Frappée de plein fouet par une crise politique depuis avril 2018, l’économie nicaraguayenne est entrée en récession l’année dernière. Cette récession devrait être encore plus marquée en 2019 et se poursuivre en 2020. Si le pays a évité une crise financière systémique grâce aux liquidités bancaires, à l’usage des réserves de devises et au maintien de ses exportations, les effets sociaux de cette crise se font déjà ressentir: hausse du chômage, hausse de la pauvreté et désorganisation de l’outil productif. Malgré une certaine stabilisation des indicateurs financiers ces derniers mois, la situation économique pourrait se détériorer si une sortie de crise politique ne se dessine pas.

  1. Depuis avril 20108, l’économie nicaraguayenne subit une crise sévère.

 La crise politique débutée en avril 2018 a sévèrement impacté l’économie nicaraguayenne : après une récession de 3,8% en 2018, le FMI anticipe de nouvelles contractions de 5,7% en 2019 et de 1,2% en 2020 (contre +0,5% anticipé en 2020 par le gouvernement). L’instabilité liée aux tensions sociales a provoqué une crise de confiance et un retrait massif des investissements étrangers (-50% environ, selon les estimations de la Banque centrale) ; une chute de l’investissement privé (-50%) mais aussi des dépôts (baisse de 1/3 des réserves internationales) et des crédits, paralysant brutalement l’économie. Le secteur du tourisme, de l’hôtellerie et de la restauration a été le plus impacté par cette crise, avec une baisse de 40% de l’activité cette année (-20% en 2018) selon le gouvernement et de près de 80% selon les représentants du secteur rencontrés. Le commerce et la construction ont également été fortement affectés.

Les effets sociaux de cette crise se font d’ores et déjà ressentir : le nombre d’emplois formels perdus est estimé à 800 000 et selon certains think-tank, le taux de pauvreté, de 20,1% en 2017 pourrait atteindre 29,4% cette année. A ce titre, le PIB/habitant du pays est passé de 2 170 USD en 2017 à 2 030 USD en 2018 et le FMI prévoit 1 920 USD pour 2019 (-11,5% par rapport à 2017). Face à cette dégradation de la situation sociale, plus de 70 000 Nicaraguayens auraient déjà fui dans les pays voisins (particulièrement au Costa Rica). Ces effets pourraient s’intensifier rapidement dans les mois et années à venir, notamment avec la fin des indemnités de licenciements et un risque de crise alimentaire (voir infra).

 

  1. Les finances publiques et la monnaie résistent pour le moment.

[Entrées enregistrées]

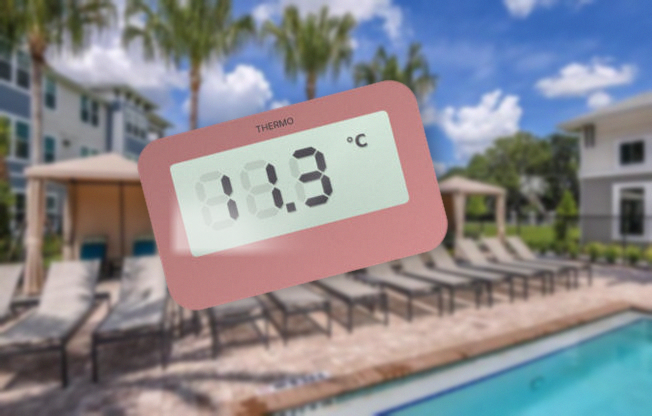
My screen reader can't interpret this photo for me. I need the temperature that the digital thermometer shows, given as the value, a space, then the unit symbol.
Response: 11.3 °C
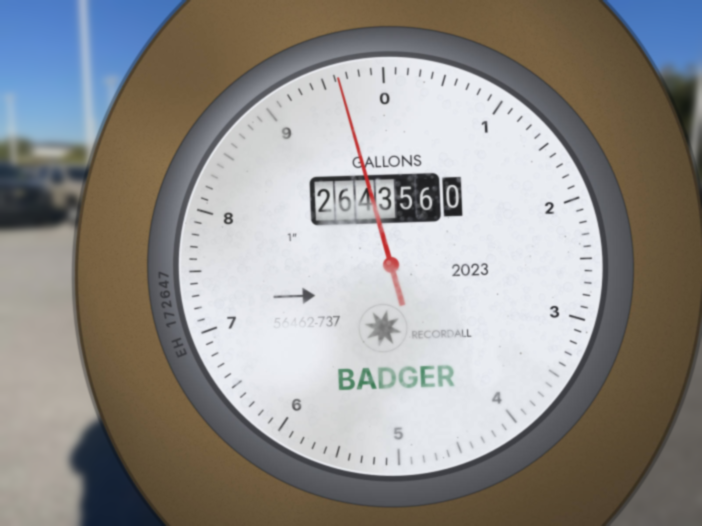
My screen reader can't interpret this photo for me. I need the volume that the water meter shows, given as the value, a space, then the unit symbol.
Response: 2643559.6 gal
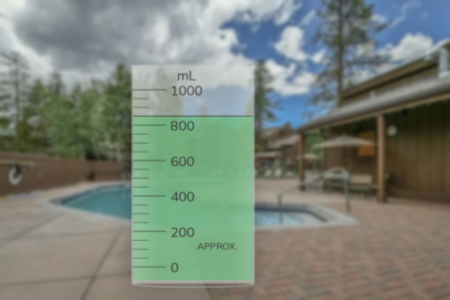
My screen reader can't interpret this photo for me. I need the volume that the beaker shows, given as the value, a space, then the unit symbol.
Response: 850 mL
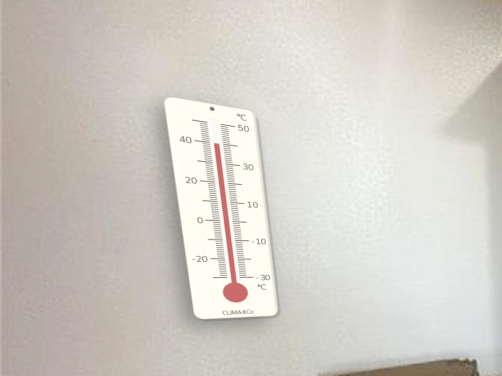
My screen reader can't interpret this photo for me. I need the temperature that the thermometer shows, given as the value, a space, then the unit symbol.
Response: 40 °C
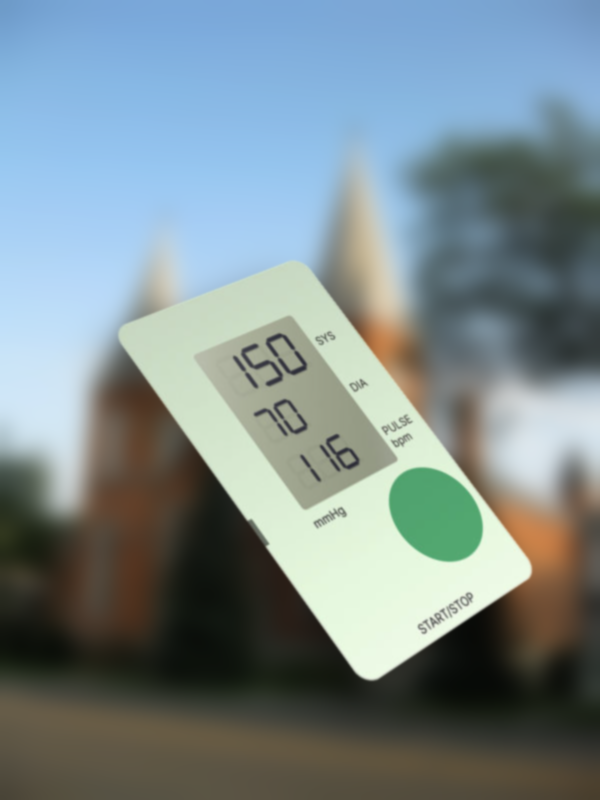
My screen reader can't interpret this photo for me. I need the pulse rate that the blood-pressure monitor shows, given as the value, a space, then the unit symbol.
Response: 116 bpm
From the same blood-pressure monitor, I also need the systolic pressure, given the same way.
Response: 150 mmHg
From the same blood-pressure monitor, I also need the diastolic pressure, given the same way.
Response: 70 mmHg
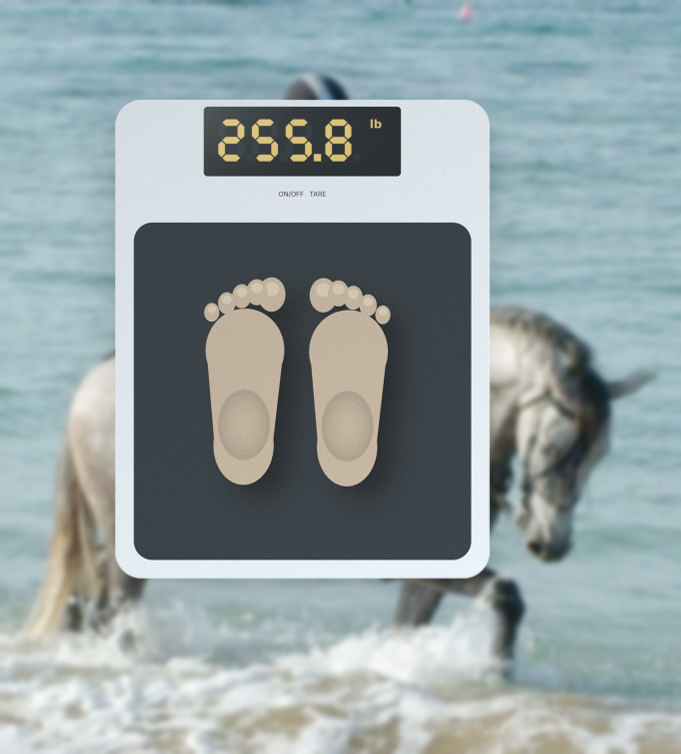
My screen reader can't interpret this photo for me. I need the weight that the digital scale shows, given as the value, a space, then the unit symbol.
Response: 255.8 lb
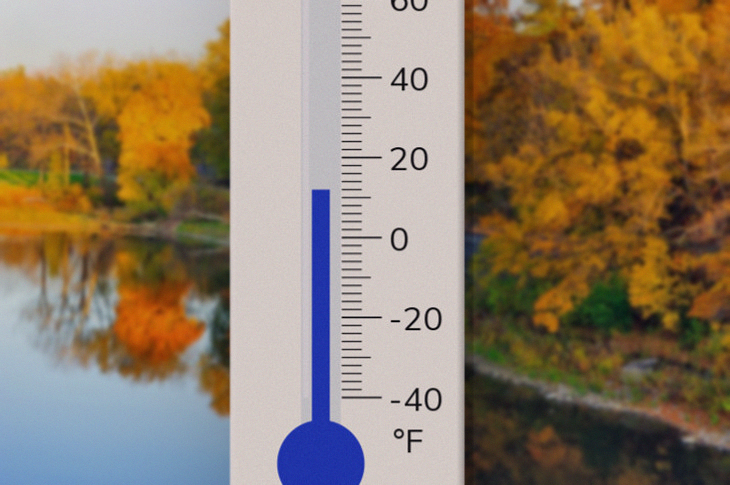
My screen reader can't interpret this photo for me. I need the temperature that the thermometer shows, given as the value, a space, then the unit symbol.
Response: 12 °F
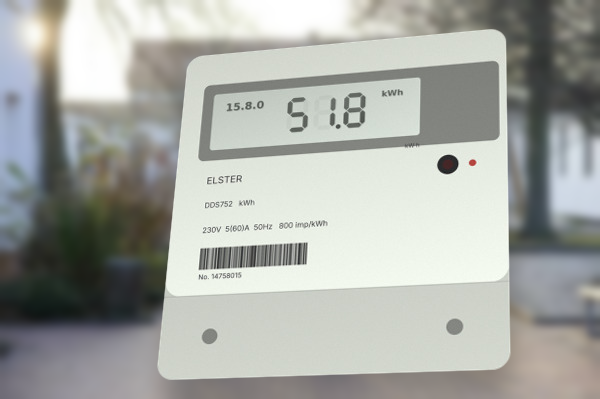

### [Consigne A]
Recopiez le passage du texte sur la crise nicaraguayenne, de « Les effets sociaux de cette crise se font d’ores » jusqu'à « pour le moment. » inclus, en remplaçant « think-tank » par « centres de réflexion ».
### [Consigne B]
Répondez brièvement aux questions suivantes à partir du texte sur la crise nicaraguayenne.
(i) Quelle a été l'ampleur de la récession en 2018 ?
(ii) Quel était le taux de pauvreté en 2017 ?
(iii) À combien est estimé le nombre d'emplois formels perdus ?

### [Corrigé A]
Les effets sociaux de cette crise se font d’ores et déjà ressentir : le nombre d’emplois formels perdus est estimé à 800 000 et selon certains centres de réflexion, le taux de pauvreté, de 20,1% en 2017 pourrait atteindre 29,4% cette année. A ce titre, le PIB/habitant du pays est passé de 2 170 USD en 2017 à 2 030 USD en 2018 et le FMI prévoit 1 920 USD pour 2019 (-11,5% par rapport à 2017). Face à cette dégradation de la situation sociale, plus de 70 000 Nicaraguayens auraient déjà fui dans les pays voisins (particulièrement au Costa Rica). Ces effets pourraient s’intensifier rapidement dans les mois et années à venir, notamment avec la fin des indemnités de licenciements et un risque de crise alimentaire (voir infra).

 

  1. Les finances publiques et la monnaie résistent pour le moment.

### [Corrigé B]
(i) 3,8 %.
(ii) 20,1 %.
(iii) 800 000.